--- Provided records Enclosed Below ---

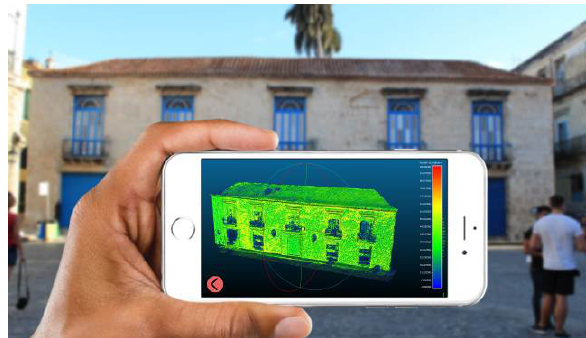
Figure 14. Example of a digital mockup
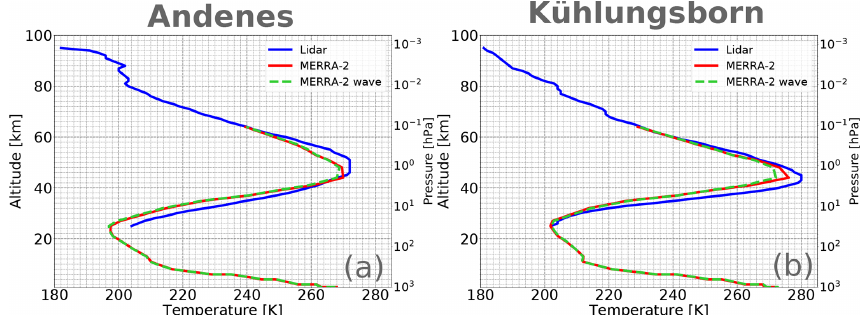
Figure 4. Mean vertical STE profiles at Andenes (a) and Kühlungsborn (b) derived from lidar observations (blue), MERRA-2 (red) and MERRA-2 reconstructed for wave 123 (green,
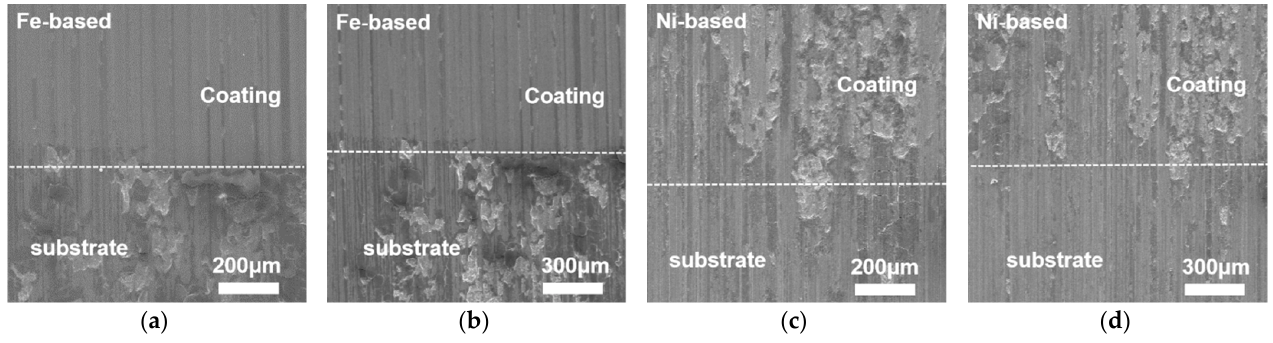
Figure 10. Two coating interface SEM images. ( a ) The interface of Fe-based at 200 μ m of the scale; ( b ) The interface of Fe-based at 300 μ m of the scale; ( c ) The interface of Ni-based at 200 μ m of the scale; ( d ) The interface of Ni-based at 300 μ m of the scale.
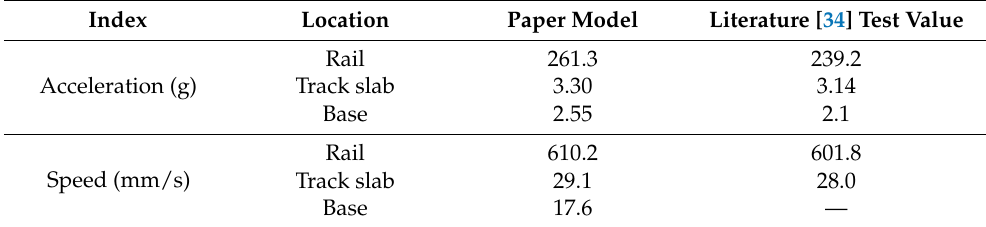
Table 2. Dynamic response of each structural layer under the action of axle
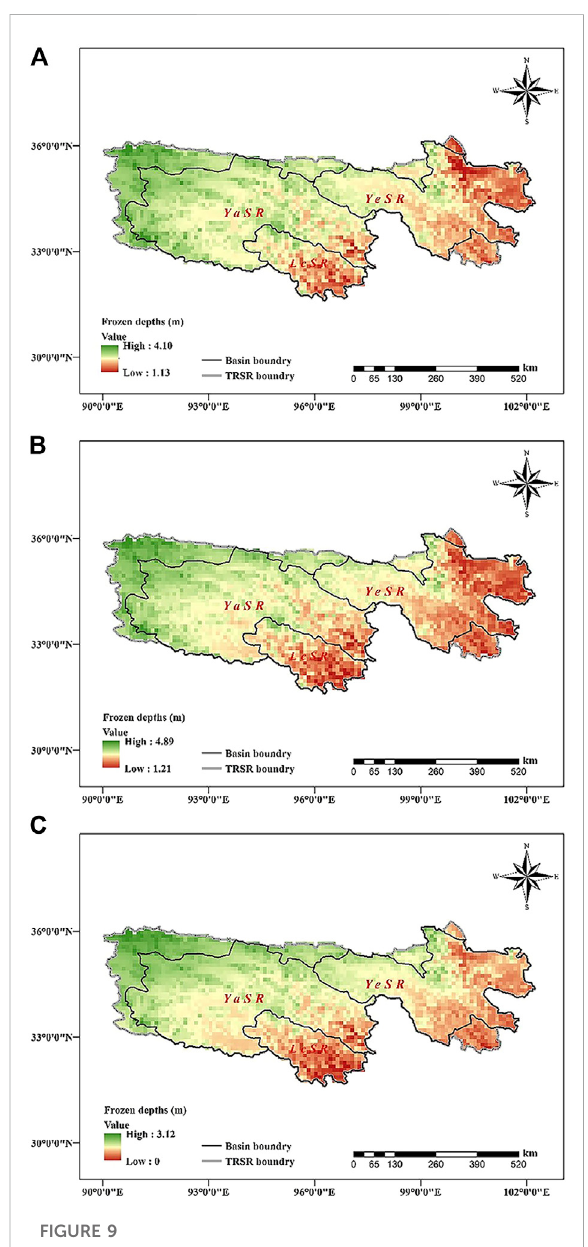
FIGURE 9 Spatial distribution of frozen depths in the TRSR in (A) 1 January 2007, (B) 1 February 2007 and (C) 1 March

--- End of Enclosed Provided records ---

Please print the records above once more, word for word, omitting all pictures.

Figure 14. Example of a digital mockup
Figure 4. Mean vertical STE profiles at Andenes (a) and Kühlungsborn (b) derived from lidar observations (blue), MERRA-2 (red) and MERRA-2 reconstructed for wave 123 (green,
Figure 10. Two coating interface SEM images. ( a ) The interface of Fe-based at 200 μ m of the scale; ( b ) The interface of Fe-based at 300 μ m of the scale; ( c ) The interface of Ni-based at 200 μ m of the scale; ( d ) The interface of Ni-based at 300 μ m of the scale.
Table 2. Dynamic response of each structural layer under the action of axle
FIGURE 9 Spatial distribution of frozen depths in the TRSR in (A) 1 January 2007, (B) 1 February 2007 and (C) 1 March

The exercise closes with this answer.